Mais de 450 pessoas prestigiaram a Mostra; entre elas, cerca de 300 foram alunas e alunos do Instituto Federal de Brasília (IFB). Durante a exposição cinematográfica, foram exibidos documentários e os filmes “Dignidade Menstrual” (Brasil), “Minha Vez” (Reino Unido), “Imaculada” (Países Baixos), “Sangue da Lua” (Israel), “Um Drama Menstrual” (Estados Unidos), “Pobreza Menstrual” (Brasil), “Menarca” (Brasil), “Escassez’ (Reino Unido), “Carne” (Brasil) e “Sangre Comigo” (Canadá).

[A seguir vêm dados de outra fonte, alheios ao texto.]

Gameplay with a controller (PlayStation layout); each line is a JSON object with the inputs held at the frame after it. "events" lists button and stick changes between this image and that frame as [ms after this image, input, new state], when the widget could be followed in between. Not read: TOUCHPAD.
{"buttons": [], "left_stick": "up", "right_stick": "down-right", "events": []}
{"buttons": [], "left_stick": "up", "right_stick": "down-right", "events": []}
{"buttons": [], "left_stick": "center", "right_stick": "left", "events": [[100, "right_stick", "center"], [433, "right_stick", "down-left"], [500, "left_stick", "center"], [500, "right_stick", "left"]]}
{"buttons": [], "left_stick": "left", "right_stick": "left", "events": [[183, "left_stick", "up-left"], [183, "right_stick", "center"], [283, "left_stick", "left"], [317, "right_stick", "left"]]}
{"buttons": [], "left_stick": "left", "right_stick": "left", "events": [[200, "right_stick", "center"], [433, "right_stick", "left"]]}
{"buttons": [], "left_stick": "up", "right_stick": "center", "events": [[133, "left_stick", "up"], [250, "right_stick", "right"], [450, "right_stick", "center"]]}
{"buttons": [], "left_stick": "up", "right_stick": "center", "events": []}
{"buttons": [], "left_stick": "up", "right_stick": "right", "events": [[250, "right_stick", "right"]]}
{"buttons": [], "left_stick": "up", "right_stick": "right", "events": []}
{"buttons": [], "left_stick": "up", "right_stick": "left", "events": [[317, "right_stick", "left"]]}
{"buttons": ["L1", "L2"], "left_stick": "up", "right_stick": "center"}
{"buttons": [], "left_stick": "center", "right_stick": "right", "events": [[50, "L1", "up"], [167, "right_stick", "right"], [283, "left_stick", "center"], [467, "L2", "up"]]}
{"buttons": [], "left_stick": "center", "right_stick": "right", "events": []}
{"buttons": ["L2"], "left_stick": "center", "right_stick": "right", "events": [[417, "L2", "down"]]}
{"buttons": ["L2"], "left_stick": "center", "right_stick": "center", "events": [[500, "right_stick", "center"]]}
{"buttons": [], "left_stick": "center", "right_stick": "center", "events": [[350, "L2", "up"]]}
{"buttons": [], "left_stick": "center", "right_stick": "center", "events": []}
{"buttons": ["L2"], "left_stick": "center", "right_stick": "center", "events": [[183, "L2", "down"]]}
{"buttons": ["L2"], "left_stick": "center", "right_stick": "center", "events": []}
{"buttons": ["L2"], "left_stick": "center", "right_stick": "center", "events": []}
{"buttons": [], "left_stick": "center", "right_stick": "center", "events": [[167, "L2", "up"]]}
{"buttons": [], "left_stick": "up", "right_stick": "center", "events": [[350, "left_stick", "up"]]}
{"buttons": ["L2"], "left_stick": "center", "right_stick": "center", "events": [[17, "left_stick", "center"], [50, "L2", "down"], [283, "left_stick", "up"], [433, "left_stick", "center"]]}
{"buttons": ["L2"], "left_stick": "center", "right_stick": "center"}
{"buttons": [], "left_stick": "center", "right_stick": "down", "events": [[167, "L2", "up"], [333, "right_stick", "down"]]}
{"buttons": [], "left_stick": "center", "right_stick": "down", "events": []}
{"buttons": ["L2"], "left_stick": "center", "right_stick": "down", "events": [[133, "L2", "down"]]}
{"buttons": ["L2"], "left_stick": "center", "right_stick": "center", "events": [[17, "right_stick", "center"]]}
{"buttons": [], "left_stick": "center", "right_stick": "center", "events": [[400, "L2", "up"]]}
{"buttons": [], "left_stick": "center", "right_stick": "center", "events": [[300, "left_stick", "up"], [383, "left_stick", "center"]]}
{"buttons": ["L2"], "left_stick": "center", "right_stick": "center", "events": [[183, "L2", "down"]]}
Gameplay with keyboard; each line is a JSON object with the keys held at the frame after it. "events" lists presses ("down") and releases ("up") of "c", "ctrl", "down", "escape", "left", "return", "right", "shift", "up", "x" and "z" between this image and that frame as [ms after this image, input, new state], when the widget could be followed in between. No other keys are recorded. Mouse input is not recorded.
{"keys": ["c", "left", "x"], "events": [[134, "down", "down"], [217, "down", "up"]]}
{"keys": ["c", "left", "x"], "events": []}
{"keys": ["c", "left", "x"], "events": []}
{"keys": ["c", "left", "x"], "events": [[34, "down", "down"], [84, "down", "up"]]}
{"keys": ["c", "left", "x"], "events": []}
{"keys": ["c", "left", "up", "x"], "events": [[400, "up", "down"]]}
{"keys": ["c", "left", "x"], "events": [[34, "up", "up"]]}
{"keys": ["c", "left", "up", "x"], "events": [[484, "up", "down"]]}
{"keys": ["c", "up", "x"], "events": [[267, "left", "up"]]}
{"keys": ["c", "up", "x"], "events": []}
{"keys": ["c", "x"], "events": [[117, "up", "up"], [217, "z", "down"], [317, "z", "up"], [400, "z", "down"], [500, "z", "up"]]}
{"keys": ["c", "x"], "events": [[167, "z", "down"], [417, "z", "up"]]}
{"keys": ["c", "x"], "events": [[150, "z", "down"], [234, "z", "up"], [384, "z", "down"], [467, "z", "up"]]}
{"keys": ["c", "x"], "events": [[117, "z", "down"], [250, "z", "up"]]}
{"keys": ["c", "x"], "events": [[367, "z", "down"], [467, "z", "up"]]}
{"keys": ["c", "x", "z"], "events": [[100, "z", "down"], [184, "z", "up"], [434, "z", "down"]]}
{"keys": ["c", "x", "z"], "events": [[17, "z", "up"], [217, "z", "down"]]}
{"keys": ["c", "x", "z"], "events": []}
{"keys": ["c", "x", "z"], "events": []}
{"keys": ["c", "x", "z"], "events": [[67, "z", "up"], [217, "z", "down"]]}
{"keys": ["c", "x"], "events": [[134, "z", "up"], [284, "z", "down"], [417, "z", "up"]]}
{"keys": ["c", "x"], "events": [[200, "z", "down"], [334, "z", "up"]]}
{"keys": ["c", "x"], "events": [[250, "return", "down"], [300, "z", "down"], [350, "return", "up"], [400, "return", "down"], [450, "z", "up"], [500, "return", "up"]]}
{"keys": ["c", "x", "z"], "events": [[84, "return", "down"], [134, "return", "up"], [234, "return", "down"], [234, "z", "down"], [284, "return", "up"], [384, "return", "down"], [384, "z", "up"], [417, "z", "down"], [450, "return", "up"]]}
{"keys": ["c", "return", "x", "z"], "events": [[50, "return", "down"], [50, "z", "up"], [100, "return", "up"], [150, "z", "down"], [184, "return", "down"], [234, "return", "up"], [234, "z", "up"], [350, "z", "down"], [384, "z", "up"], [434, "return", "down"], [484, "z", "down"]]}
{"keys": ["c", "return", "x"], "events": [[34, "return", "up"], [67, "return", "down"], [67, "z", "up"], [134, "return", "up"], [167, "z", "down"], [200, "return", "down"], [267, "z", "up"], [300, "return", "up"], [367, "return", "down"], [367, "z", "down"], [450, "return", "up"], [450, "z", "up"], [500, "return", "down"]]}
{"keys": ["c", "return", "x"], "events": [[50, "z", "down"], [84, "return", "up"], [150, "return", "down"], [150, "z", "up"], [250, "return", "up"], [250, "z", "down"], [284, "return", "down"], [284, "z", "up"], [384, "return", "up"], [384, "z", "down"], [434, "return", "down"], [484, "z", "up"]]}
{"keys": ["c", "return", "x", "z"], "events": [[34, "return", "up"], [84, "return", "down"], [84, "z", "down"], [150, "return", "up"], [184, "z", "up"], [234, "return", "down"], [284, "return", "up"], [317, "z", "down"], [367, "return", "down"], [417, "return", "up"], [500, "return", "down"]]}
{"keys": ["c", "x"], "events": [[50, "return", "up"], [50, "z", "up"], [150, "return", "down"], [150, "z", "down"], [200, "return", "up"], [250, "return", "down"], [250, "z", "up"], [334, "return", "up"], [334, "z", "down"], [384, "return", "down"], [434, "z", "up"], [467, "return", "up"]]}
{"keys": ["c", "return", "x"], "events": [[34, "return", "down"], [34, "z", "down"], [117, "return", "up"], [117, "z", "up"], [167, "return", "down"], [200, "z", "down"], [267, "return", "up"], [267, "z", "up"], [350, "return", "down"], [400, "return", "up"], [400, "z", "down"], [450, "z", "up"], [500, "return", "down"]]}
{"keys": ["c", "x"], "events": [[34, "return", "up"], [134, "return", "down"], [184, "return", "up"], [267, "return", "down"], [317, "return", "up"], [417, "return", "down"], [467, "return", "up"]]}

Sobre a menopausa, foi exibido — na abertura oficial da Mostra e do Fórum, na noite do dia 8 — o documentário “Ondas de Poder”, uma produção do UNFPA dirigida pela cineasta brasileira Viviane Ferreira. A obra traz uma série de entrevistas com líderes femininas brasileiras de diversos segmentos. A exibição foi seguida por debate com a participação de Astrid Bant; da Deputada Federal Erika Kokay; da presidenta do Instituto Mulheres da Amazônia (IMA), Concita Maia; e da presidenta da Associação Nacional de Mulheres na Menopausa, Adriana Ferreira, com mediação da oficial para Equidade de Gênero, Raça e Etnia do UNFPA, Luana Silva.